Toronto designer Johnson Chou inspired by classical forms in Woodbridge retail project

By Mark Curtis

Toronto designer Johnson Chou is known for his modern minimalist retail interiors for Toronto stores such as TNT, but a recent project by Chou reveals an approach grounded in more classical architectural forms.
Clothing retailers Doriano Di Carlo and Fabio Sardellitti were teaming up to open their own higher-end menswear shop in Woodbridge. Impressed by Chou's design work, the young retailers wanted him to design their new store, named Grafic. "We loved (Chou's) ideas right from the beginning," says Sardellitti, who along with his business partner wanted to create a store with an urban feel. The co-owners liked the modern sensibility behind TNT's interior designs, but they also felt a warmer palette would be necessary to complement the comfortable service-oriented shopping experience they planned at Grafic. An eight-month store design process between designer and retailer had begun.
Located in the newly opened Weston Downs Shopping Village, the modern interior of Grafic is evident as one approaches the shop's entirely glass frontage. Chou created a stainless steel-clad "tube" at the front of the shop which houses a cylindrical cash desk and provides a viewing frame for the 1,500 square foot space. The first design element seen beyond the stainless steel frame is a monumental store-length walnut-stained wood display and storage wall which almost touches the shop's 14-foot ceiling. The wall's off-centre siting divides the shop into one very open area and another more intimate area reserved for the owners' collections of exclusive labels.
The dark wood of the display and storage wall warms the main space and the effect is repeated in the back lounge, where a black Le Corbusier couch sits on a raised mahogany floor. The low ceiling of the lounge creates an intimate space, a contrast to an initial impression of spaciousness within the shop. The lounge is intended to evoke the comfort of an old world-style men's club. The interplay of compressed and open spaces is even evident within the lounge. Adjacent fitting rooms are enclosed with chromogenic glass and when the fitting room doors are closed, the glass is opaque and can double as a film and video screen. When the doors are open, however, the glass becomes clear and expands the space visually. Subdued shades of red and blue add more warmth to the shop.

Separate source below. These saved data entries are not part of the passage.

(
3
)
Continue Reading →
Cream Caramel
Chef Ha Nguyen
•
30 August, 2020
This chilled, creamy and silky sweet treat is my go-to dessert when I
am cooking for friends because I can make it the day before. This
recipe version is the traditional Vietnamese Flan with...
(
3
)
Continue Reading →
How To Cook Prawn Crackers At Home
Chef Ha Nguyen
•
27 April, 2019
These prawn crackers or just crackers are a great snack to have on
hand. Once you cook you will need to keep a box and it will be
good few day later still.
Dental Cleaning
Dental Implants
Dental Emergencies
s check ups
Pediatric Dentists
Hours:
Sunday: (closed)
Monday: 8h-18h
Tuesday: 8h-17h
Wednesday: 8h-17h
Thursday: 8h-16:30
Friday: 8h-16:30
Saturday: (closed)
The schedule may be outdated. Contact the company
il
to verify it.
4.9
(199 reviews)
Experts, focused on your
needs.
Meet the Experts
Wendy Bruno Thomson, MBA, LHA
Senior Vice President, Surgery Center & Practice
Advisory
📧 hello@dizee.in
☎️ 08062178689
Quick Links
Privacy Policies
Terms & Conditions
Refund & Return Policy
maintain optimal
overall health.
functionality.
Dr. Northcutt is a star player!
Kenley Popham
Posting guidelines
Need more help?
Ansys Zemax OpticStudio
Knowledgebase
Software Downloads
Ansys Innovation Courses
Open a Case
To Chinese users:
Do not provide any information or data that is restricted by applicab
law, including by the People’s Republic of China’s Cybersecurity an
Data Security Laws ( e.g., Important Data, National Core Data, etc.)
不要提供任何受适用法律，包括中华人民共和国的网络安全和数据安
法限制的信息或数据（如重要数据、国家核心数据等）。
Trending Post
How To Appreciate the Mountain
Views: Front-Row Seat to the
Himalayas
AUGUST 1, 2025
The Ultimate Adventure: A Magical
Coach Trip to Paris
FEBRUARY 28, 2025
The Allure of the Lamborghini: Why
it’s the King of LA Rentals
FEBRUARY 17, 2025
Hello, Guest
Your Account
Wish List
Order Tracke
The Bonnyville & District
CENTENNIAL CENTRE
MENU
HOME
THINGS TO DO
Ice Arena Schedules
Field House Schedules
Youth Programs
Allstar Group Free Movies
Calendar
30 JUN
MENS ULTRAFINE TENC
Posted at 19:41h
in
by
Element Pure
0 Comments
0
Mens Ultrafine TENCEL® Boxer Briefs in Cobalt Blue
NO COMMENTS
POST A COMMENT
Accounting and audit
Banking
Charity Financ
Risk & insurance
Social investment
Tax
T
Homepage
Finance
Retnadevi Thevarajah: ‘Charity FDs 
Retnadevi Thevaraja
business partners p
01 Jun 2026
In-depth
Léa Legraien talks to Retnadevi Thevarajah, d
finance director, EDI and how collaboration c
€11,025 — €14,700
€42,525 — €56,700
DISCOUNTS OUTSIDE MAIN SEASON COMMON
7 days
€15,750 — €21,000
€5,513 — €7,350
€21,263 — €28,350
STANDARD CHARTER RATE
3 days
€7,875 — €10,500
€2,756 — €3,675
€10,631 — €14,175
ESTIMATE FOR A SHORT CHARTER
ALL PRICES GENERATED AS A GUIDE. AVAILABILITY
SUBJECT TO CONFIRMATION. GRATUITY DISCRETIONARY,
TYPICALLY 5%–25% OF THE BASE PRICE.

While this is what you see at Grafic, open since September, Chou was also concerned with figurative aspects of the store's design. In conversation with Tandem, the designer recalled his student days in Rome and how the city's streets are dominated by the walls of buildings. The display and storage wall at Grafic is an allusion to the ancient city's building typology. "All of my work really has a lot to do with creating a narrative through movement through space," Chou says. His next projects include a restaurant in San Diego modeled on his design for Toronto restaurant Blowfish and a new design for Toronto's Museum of Contemporary Canadian Art, a collaboration with Bortolotto Design.
Chou notes that Hadrian's Villa has always been an influence in his work and "that surfaced in (the Grafic) project". While the display and storage wall can be read as a subtle suggestion of the streets of Rome, the other key design elements within the store's space, including the aperture or proscenium-like stainless steel "tube," the cylindrical cash desk and the lounge, reflect also for Chou the classical Italian architectural practice of placing buildings and objects within open urban spaces, like a fountain in a piazza.
A Toronto area menswear shop wouldn't seem to be the first place to go to for a hint of Rome, but Johnson Chou has made it so.